DIRECTIVE
Print the data once more, exactly as given. Drop the pictures.

*** Block opens ***

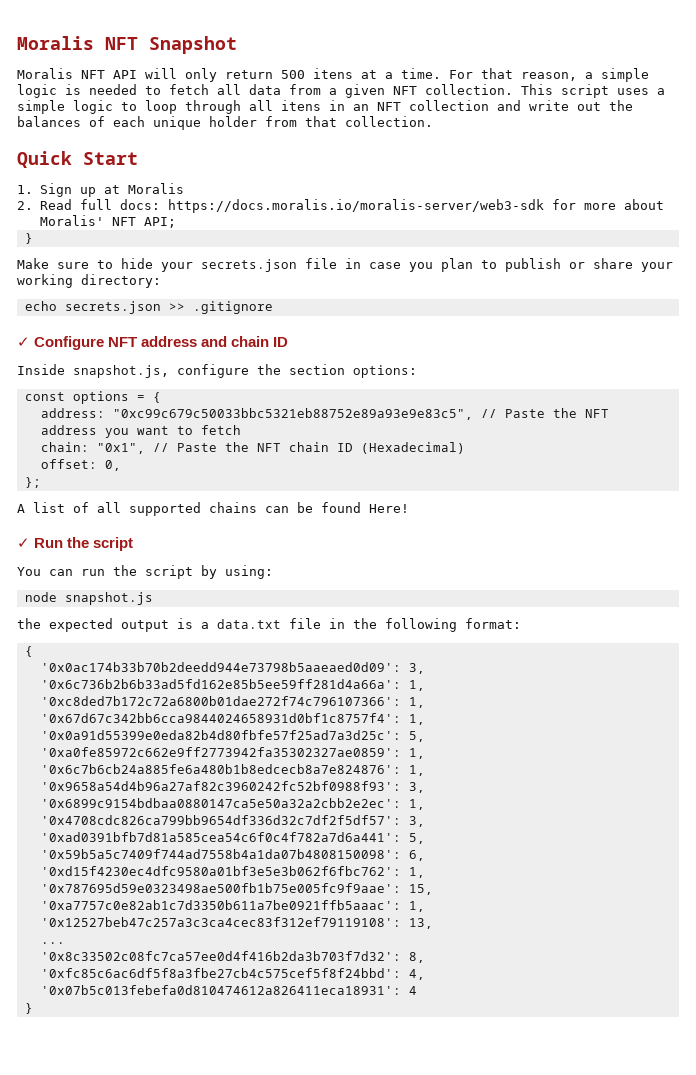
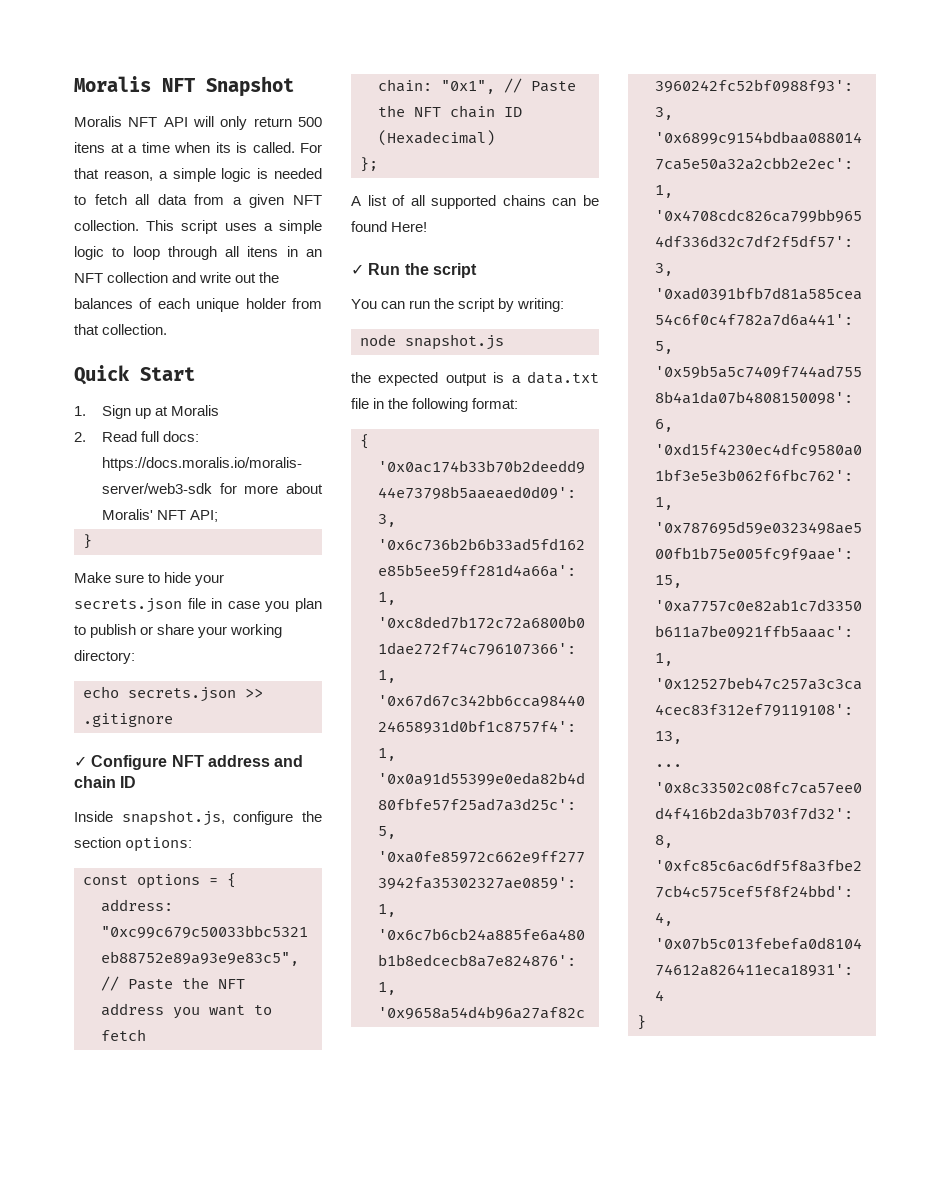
[401,68,441,79] time. -> [141,142,295,153] time when its is called.
[40,459,121,471] // offset: 0, -> (495, 138) none
[225,565,273,579] using: -> [517,298,565,312] writing:

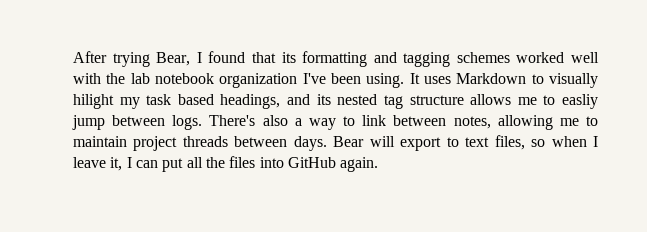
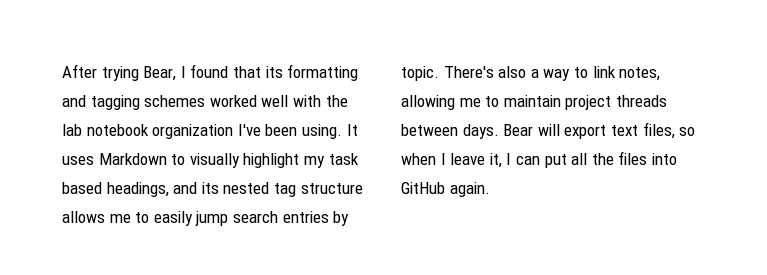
[73,94,114,109] hilight -> [243,153,300,168] highlight
[562,94,599,109] [72,115,203,130] easliy jump between logs. -> [153,211,350,226] [401,66,439,81] easily jump search entries by topic.
[393,115,447,126] between -> (616, 72) none
[446,137,459,147] to -> (607, 132) none

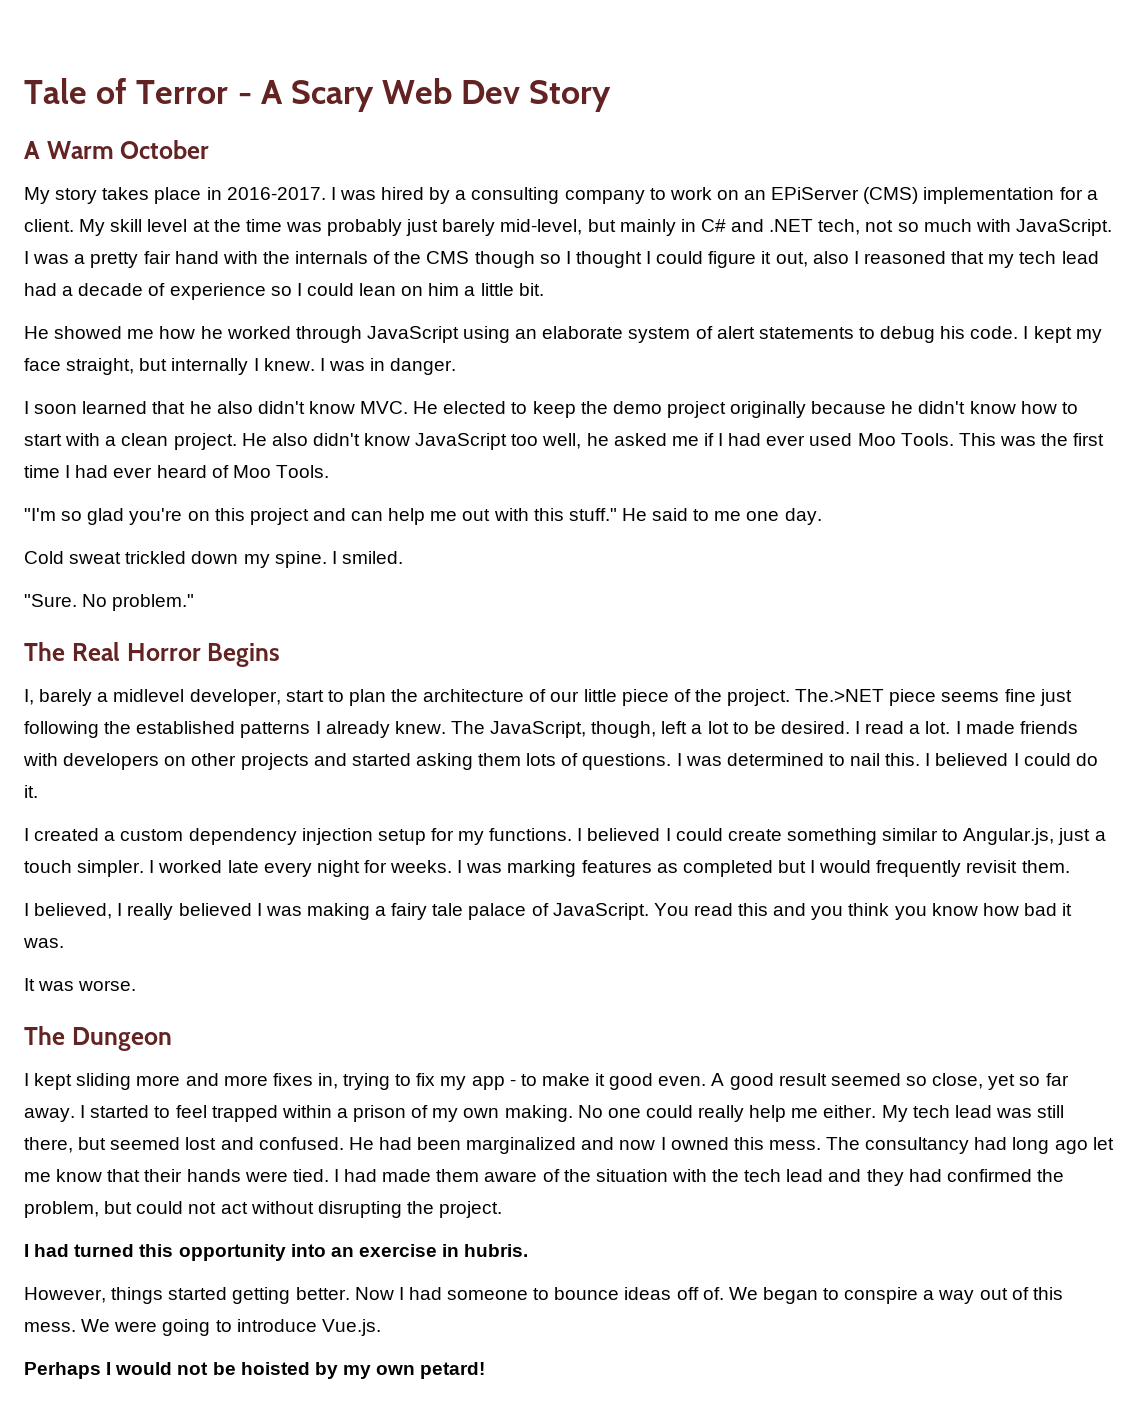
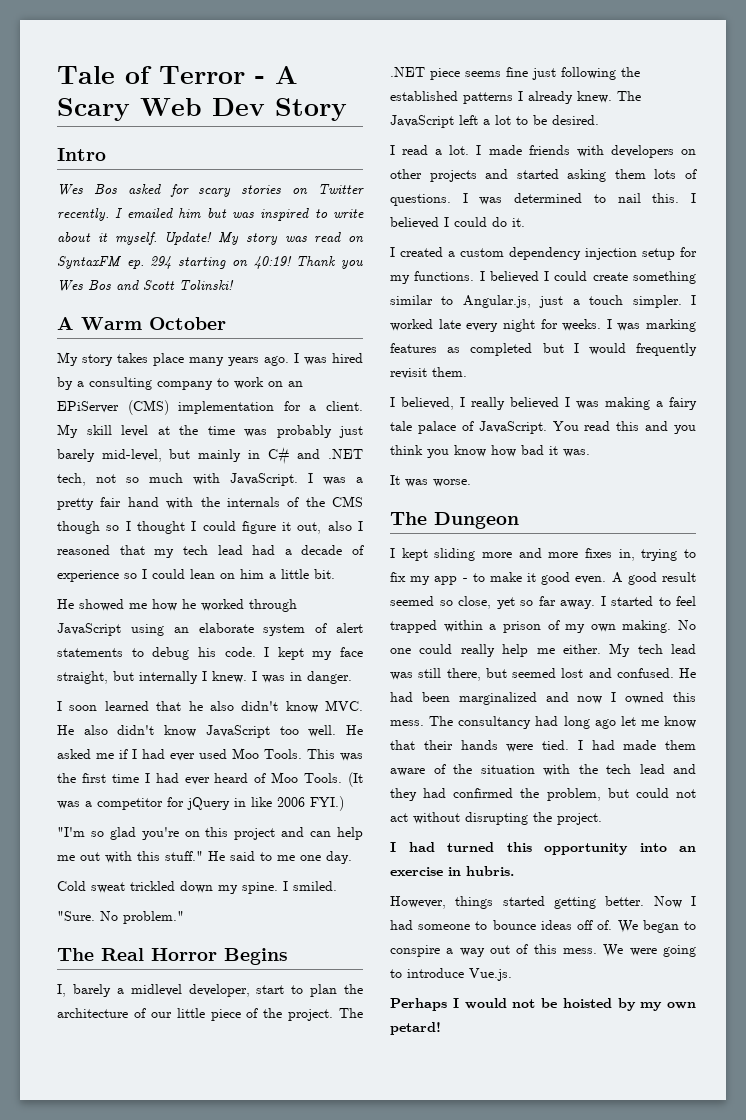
(612, 96) none -> [57,148,106,161] [57,184,364,197] [57,208,364,221] [57,232,364,245] [57,256,363,269] [57,280,234,291] // Intro // Wes Bos asked for scary stories on Twitter recently. I emailed him but was inspired to write about it myself. Update! My story was read on SyntaxFM ep. 294 starting on 40:19! Thank you Wes Bos and Scott Tolinski!
[206,187,326,200] in 2016-2017. -> [189,356,289,366] many years ago.
[443,401,1078,418] [24,433,267,450] elected to keep the demo project originally because he didn't know how to start with a clean project. He -> (74, 730) none
[542,433,609,449] well, he -> [308,725,364,737] well. He
(329, 471) none -> [348,772,363,787] [57,796,344,811] (It was a competitor for jQuery in like 2006 FYI.)
[795,689,885,702] The.>NET -> [339,1008,363,1018] [390,67,425,77] The .NET
[490,721,657,738] JavaScript, though, -> [390,115,454,128] JavaScript
(850, 727) none -> (599, 120) //

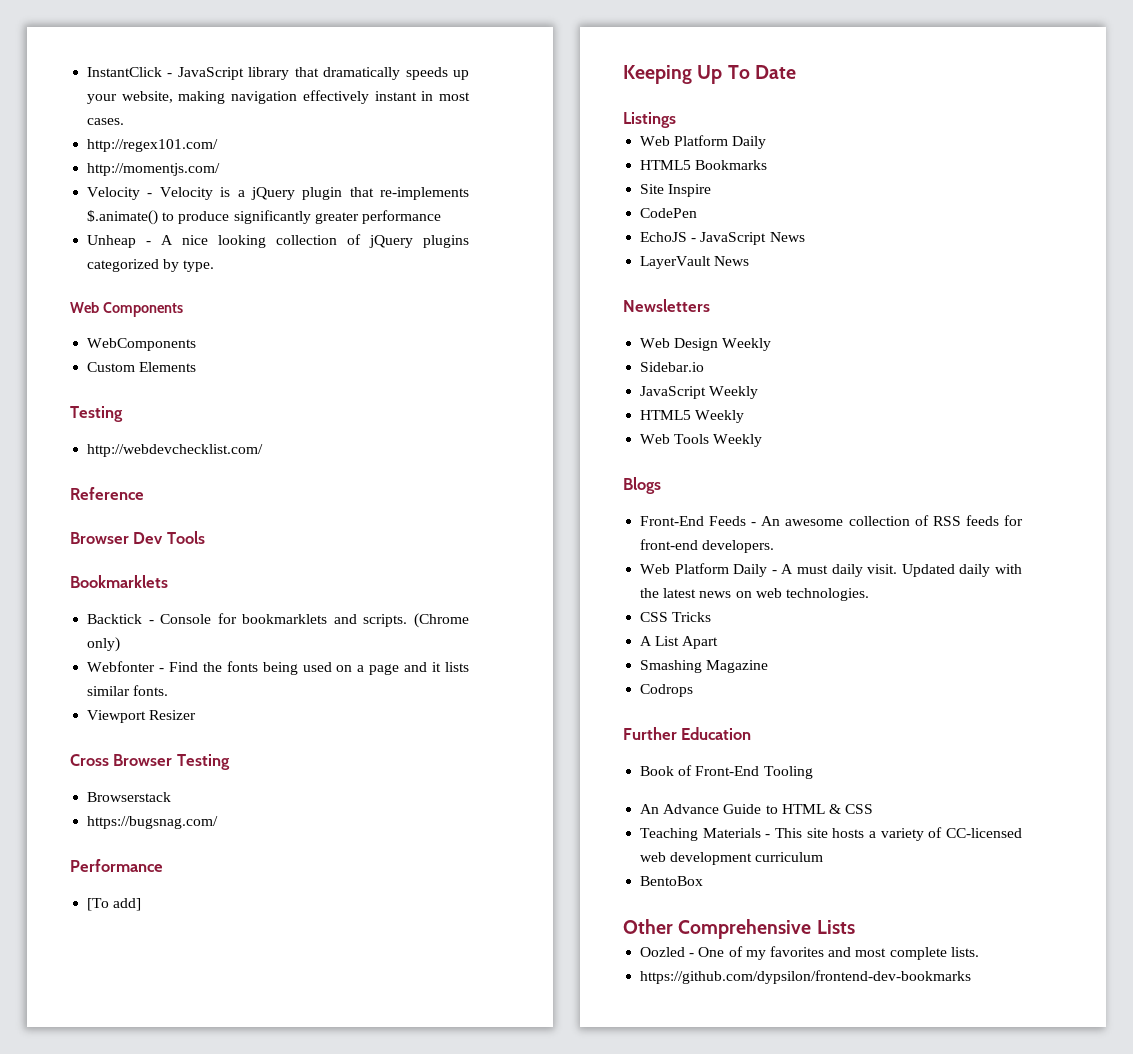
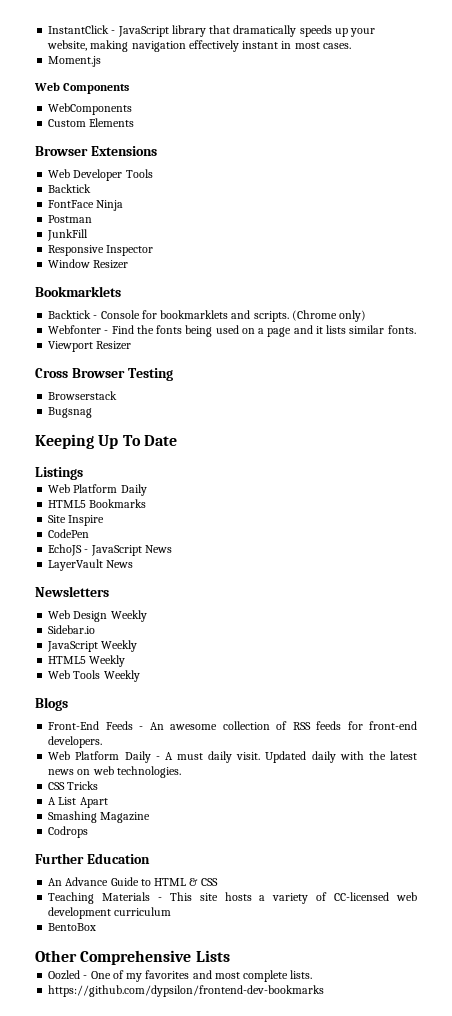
[87,139,219,152] [87,163,221,176] [87,187,469,200] [87,210,441,225] [87,234,469,248] [87,259,215,272] http://regex101.com/ // http://momentjs.com/ // Velocity - Velocity is a jQuery plugin that re-implements $.animate() to produce significantly greater performance // Unheap - A nice looking collection of jQuery plugins categorized by type. -> [48,56,102,67] Moment.js
[70,406,123,422] [87,444,264,457] [70,487,144,500] [70,531,205,544] Testing // http://webdevchecklist.com/ // Reference // Browser Dev Tools -> [35,146,157,156] [48,169,153,181] [48,184,92,193] [48,200,124,211] [48,215,93,223] [47,229,89,241] [48,245,154,256] [48,259,129,269] Browser Extensions // Web Developer Tools // Backtick // FontFace Ninja // Postman // JunkFill // Responsive Inspector // Window Resizer
[87,816,219,829] [70,859,163,872] [87,898,142,911] https://bugsnag.com/ // Performance // [To add] -> [48,407,93,418] Bugsnag
[640,765,813,779] // Book of Front-End Tooling -> (150, 858) none

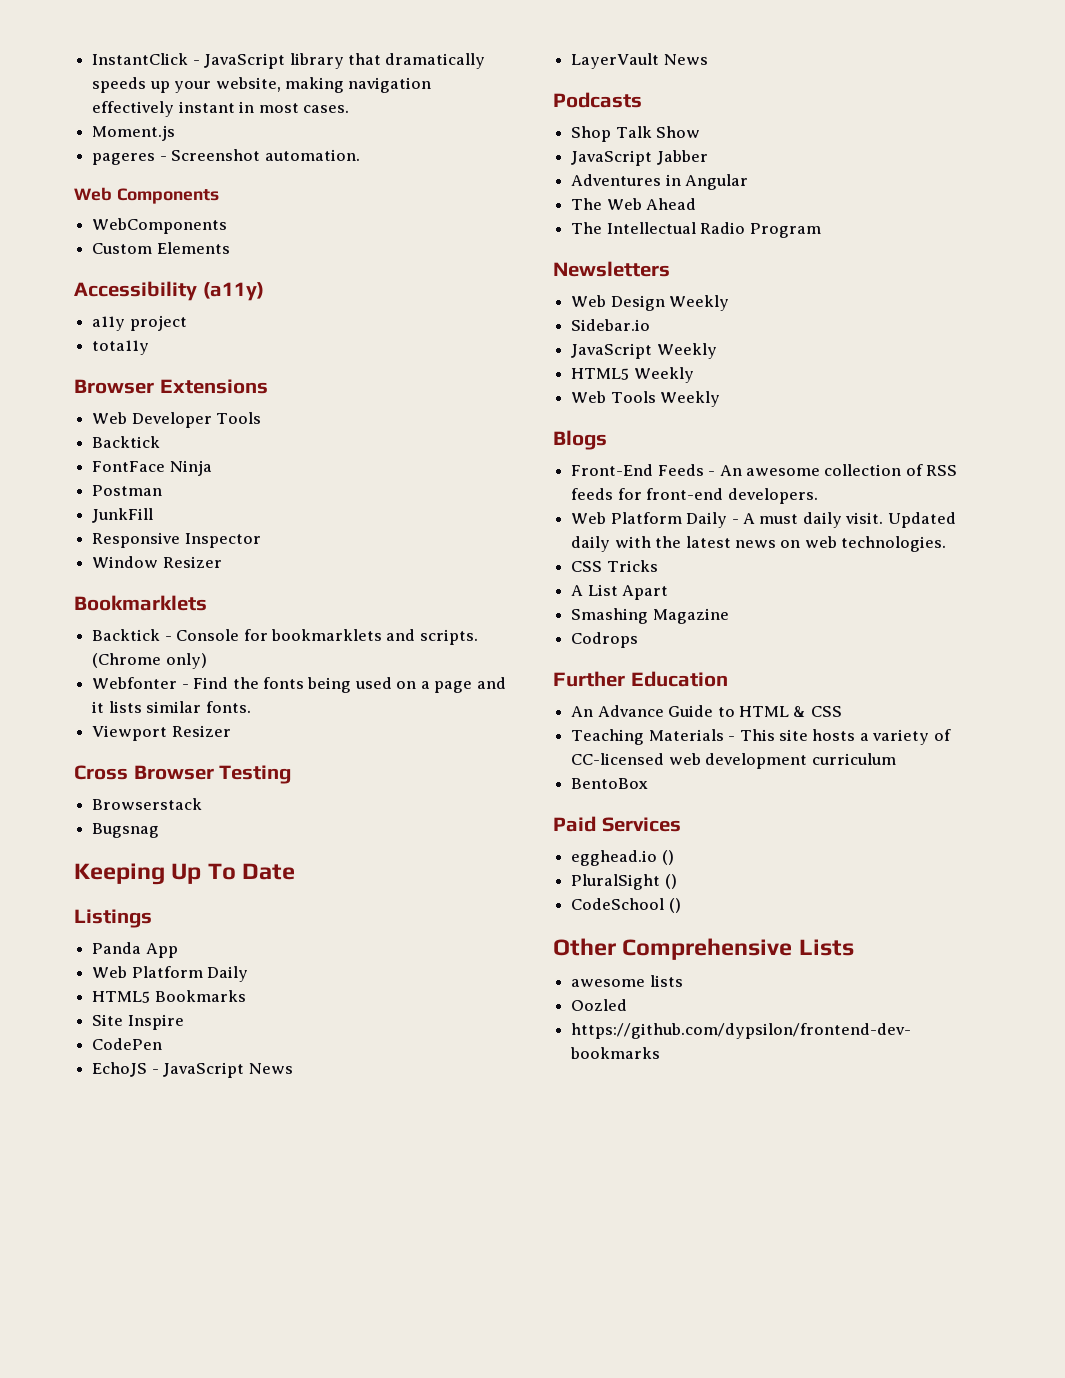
(102, 61) none -> [92,149,360,165] // pageres - Screenshot automation.
(135, 122) none -> [74,281,264,301] [92,315,187,331] [92,340,150,355] // Accessibility (a11y) // a11y project // tota11y
(83, 473) none -> [92,942,178,958] // Panda App
(134, 564) none -> [553,92,642,108] [571,126,701,142] [571,150,708,166] [571,174,749,190] [571,198,697,210] [571,222,821,238] // Podcasts // Shop Talk Show // JavaScript Jabber // Adventures in Angular // The Web Ahead // The Intellectual Radio Program
(97, 927) none -> [553,816,681,832] [571,850,674,866] [571,874,677,890] [571,898,681,913] // Paid Services // egghead.io () // PluralSight () // CodeSchool ()
(230, 956) none -> [571,975,683,987] // awesome lists
[83,970,313,982] - One of my favorites and most complete lists. -> (628, 1005) none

*** Block closes ***

OUTPUT FOR THIS TASK
[401,68,441,79] time. -> [141,142,295,153] time when its is called.
[40,459,121,471] // offset: 0, -> (495, 138) none
[225,565,273,579] using: -> [517,298,565,312] writing:

[73,94,114,109] hilight -> [243,153,300,168] highlight
[562,94,599,109] [72,115,203,130] easliy jump between logs. -> [153,211,350,226] [401,66,439,81] easily jump search entries by topic.
[393,115,447,126] between -> (616, 72) none
[446,137,459,147] to -> (607, 132) none

(612, 96) none -> [57,148,106,161] [57,184,364,197] [57,208,364,221] [57,232,364,245] [57,256,363,269] [57,280,234,291] // Intro // Wes Bos asked for scary stories on Twitter recently. I emailed him but was inspired to write about it myself. Update! My story was read on SyntaxFM ep. 294 starting on 40:19! Thank you Wes Bos and Scott Tolinski!
[206,187,326,200] in 2016-2017. -> [189,356,289,366] many years ago.
[443,401,1078,418] [24,433,267,450] elected to keep the demo project originally because he didn't know how to start with a clean project. He -> (74, 730) none
[542,433,609,449] well, he -> [308,725,364,737] well. He
(329, 471) none -> [348,772,363,787] [57,796,344,811] (It was a competitor for jQuery in like 2006 FYI.)
[795,689,885,702] The.>NET -> [339,1008,363,1018] [390,67,425,77] The .NET
[490,721,657,738] JavaScript, though, -> [390,115,454,128] JavaScript
(850, 727) none -> (599, 120) //

[87,139,219,152] [87,163,221,176] [87,187,469,200] [87,210,441,225] [87,234,469,248] [87,259,215,272] http://regex101.com/ // http://momentjs.com/ // Velocity - Velocity is a jQuery plugin that re-implements $.animate() to produce significantly greater performance // Unheap - A nice looking collection of jQuery plugins categorized by type. -> [48,56,102,67] Moment.js
[70,406,123,422] [87,444,264,457] [70,487,144,500] [70,531,205,544] Testing // http://webdevchecklist.com/ // Reference // Browser Dev Tools -> [35,146,157,156] [48,169,153,181] [48,184,92,193] [48,200,124,211] [48,215,93,223] [47,229,89,241] [48,245,154,256] [48,259,129,269] Browser Extensions // Web Developer Tools // Backtick // FontFace Ninja // Postman // JunkFill // Responsive Inspector // Window Resizer
[87,816,219,829] [70,859,163,872] [87,898,142,911] https://bugsnag.com/ // Performance // [To add] -> [48,407,93,418] Bugsnag
[640,765,813,779] // Book of Front-End Tooling -> (150, 858) none

(102, 61) none -> [92,149,360,165] // pageres - Screenshot automation.
(135, 122) none -> [74,281,264,301] [92,315,187,331] [92,340,150,355] // Accessibility (a11y) // a11y project // tota11y
(83, 473) none -> [92,942,178,958] // Panda App
(134, 564) none -> [553,92,642,108] [571,126,701,142] [571,150,708,166] [571,174,749,190] [571,198,697,210] [571,222,821,238] // Podcasts // Shop Talk Show // JavaScript Jabber // Adventures in Angular // The Web Ahead // The Intellectual Radio Program
(97, 927) none -> [553,816,681,832] [571,850,674,866] [571,874,677,890] [571,898,681,913] // Paid Services // egghead.io () // PluralSight () // CodeSchool ()
(230, 956) none -> [571,975,683,987] // awesome lists
[83,970,313,982] - One of my favorites and most complete lists. -> (628, 1005) none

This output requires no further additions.